Se está proyectando en la sala del Centro Cultural de la Universidad Católica, el primer largometraje de Manuel Siles, Extirpador de idolatrías, una de las películas peruanas más sugestivas de los últimos tiempos .
Extirpador de idolatrías es una fábula sobre los encuentros y diferencias culturales en los Andes de hoy.
Aunque la acción se desarrolla en un tiempo y un lugar indeterminados, el conocimiento implícito nos conduce a una localidad andina que ha dejado atrás la experiencia de la violencia política del pasado, como ocurre, tal vez, en Madeinusa. En esa localidad se descubren extraños crímenes que la policía del lugar empieza a investigar.
Esa línea de pesquisa criminal se combina con otra, más atractiva, la del cuento infantil, con dos niños perseguidos por un “extirpador de idolatrías”, que conviven con seres tomados del bestiario de la imaginería andina. Y la alegoría sobre la modernidad sembrando de contradicciones el mundo de lo tradicional.
No es casual que el director Siles (en colaboración con Ludovic Pigeon y Alejandro Siles) haya realizado el documental Divas y fantasmas sobre una alfombra roja (2009), que registra el trabajo del grupo teatral Yuyachkani durante el montaje de la obra El último ensayo. La proliferación de personajes mitológicos, de naturaleza animal y presencia antropomorfa, que performan ante escenografías que alteran o suprimen las fronteras entre la realidad y la convención, evoca la labor de Yuyachkani. Pero remite también a los cortometrajes que hiciera el poeta Pablo Guevara para el Centro de Teleducación de la Universidad Católica en los años ochenta. Sobre todo a Historias de Ichi Ocllo (1982), aunque sin compartir su aspereza ni primitivismo.
Como en esos cortos, que dramatizan la oposición o la síntesis entre tradición y modernidad, la alegoría, en Extirpador de idolatrías, busca asimilarse de modo natural a la ficción, sin desgajarse de ella.
Lo consigue de modo parcial, sobre todo cuando la realización da consistencia a un universo del mundo rural de los Andes, tocado con un aura de fantasía a la vez siniestra e ingenua, reforzada por la fotografía de Marco Antonio Alvarado Garazatúa.

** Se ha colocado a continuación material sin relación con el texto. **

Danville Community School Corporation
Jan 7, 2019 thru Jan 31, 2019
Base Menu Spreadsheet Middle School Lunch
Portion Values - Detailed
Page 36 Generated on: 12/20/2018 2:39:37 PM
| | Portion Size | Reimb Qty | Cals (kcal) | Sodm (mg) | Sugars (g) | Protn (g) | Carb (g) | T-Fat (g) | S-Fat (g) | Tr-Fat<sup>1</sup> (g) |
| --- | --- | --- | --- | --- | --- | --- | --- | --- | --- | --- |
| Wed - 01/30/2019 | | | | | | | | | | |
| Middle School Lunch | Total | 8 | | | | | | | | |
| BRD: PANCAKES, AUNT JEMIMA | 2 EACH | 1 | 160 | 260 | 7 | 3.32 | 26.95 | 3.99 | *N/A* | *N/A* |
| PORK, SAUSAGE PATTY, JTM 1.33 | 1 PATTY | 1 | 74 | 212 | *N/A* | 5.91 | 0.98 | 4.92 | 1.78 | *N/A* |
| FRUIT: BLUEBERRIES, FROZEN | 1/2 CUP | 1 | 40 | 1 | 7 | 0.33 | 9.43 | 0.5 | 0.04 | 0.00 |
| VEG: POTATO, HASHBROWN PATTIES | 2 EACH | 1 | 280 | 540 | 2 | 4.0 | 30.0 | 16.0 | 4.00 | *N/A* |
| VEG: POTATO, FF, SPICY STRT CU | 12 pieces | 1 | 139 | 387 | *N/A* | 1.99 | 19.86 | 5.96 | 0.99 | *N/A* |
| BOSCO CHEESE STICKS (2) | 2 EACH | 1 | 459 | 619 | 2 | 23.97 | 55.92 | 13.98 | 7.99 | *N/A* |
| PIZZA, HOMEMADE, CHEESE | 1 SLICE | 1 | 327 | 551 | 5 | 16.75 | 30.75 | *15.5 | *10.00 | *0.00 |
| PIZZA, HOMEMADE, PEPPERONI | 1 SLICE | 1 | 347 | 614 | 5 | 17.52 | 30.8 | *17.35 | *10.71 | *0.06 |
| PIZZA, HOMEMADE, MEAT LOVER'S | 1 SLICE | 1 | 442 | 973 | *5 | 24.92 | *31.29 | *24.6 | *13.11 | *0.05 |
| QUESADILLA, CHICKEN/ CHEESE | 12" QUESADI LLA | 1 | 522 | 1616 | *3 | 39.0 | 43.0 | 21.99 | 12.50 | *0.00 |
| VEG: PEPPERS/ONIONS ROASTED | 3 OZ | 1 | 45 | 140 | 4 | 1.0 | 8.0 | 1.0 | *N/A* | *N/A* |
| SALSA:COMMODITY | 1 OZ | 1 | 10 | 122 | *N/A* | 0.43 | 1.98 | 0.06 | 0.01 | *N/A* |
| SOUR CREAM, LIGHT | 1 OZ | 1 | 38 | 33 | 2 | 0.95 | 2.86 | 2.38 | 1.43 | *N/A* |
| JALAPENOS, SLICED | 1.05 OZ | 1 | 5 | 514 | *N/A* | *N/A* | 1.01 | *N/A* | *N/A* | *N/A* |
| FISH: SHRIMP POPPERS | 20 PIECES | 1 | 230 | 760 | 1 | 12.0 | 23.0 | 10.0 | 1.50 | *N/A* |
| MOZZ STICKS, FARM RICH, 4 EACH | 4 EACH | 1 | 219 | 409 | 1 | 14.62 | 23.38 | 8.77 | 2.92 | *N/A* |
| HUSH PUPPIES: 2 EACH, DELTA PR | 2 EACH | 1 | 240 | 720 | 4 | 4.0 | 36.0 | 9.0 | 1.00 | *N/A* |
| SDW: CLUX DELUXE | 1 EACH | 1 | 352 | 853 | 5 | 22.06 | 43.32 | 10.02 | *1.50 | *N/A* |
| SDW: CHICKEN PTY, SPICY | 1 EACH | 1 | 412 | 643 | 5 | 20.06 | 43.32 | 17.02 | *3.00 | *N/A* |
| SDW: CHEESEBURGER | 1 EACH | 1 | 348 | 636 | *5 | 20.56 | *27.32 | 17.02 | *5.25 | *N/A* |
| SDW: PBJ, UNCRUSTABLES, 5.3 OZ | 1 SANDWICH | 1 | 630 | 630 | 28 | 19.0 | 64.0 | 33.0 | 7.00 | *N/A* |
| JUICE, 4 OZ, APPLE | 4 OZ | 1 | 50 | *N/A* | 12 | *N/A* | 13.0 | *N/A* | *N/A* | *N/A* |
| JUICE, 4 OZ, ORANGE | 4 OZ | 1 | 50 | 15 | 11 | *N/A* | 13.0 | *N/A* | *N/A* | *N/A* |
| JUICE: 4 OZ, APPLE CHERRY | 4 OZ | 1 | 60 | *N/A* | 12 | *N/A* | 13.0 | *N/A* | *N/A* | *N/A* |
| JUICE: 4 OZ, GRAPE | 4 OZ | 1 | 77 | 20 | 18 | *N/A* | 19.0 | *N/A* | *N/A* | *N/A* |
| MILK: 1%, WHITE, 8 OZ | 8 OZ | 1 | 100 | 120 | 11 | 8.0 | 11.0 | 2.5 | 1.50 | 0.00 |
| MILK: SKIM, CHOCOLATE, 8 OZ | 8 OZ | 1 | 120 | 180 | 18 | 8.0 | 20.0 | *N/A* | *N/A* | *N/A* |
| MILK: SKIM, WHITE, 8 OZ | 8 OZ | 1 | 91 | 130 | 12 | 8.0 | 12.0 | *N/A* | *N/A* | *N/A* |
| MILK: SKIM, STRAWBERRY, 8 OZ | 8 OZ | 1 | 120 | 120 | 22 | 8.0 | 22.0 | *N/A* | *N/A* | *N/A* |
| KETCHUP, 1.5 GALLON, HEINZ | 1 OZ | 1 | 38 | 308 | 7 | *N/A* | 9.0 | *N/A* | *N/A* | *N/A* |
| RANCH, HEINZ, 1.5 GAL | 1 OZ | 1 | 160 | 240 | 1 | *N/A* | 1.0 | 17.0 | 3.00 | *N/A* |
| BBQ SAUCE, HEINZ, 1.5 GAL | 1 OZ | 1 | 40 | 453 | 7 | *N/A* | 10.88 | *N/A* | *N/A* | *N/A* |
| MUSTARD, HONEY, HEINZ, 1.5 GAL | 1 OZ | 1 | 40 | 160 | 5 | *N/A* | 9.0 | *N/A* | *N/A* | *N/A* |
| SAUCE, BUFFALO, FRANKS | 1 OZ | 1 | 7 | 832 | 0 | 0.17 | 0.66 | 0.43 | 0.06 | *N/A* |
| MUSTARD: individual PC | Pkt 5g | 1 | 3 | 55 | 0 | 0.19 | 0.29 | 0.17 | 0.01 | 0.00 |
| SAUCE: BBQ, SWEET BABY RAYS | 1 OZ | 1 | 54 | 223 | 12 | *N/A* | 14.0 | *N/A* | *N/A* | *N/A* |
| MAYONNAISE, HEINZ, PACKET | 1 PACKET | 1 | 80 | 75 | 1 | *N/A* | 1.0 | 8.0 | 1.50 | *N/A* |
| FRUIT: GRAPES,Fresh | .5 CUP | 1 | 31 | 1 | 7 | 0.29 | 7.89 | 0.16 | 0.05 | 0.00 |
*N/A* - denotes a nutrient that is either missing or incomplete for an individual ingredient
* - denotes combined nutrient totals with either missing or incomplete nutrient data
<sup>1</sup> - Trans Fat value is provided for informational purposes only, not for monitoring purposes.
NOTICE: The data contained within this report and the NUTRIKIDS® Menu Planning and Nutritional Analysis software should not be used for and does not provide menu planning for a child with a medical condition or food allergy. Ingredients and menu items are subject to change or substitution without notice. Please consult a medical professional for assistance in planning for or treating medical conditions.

En los interiores, iluminados por fogones, domina un trabajado claroscuro; contrastes marcados por zonas netas de iluminación de matices dorados y sombras profundas. En exteriores, sobre todo en la secuencia del recorrido de los niños buscando refugio, el gran angular privilegia la definición y amplitud de los paisajes y crea la sensación de acoso en los linderos y corredores que encajonan a los jóvenes. Ambos elementos apuestan a un horror primordial seguido por una vía de escape singular: el transformismo físico, la conversión de los jóvenes en seres fantásticos y tradicionales. Una alteridad, con personajes mutantes, que se plasma sin recurrir a los efectos especiales ni a trucajes. Solo naturalizando la situación.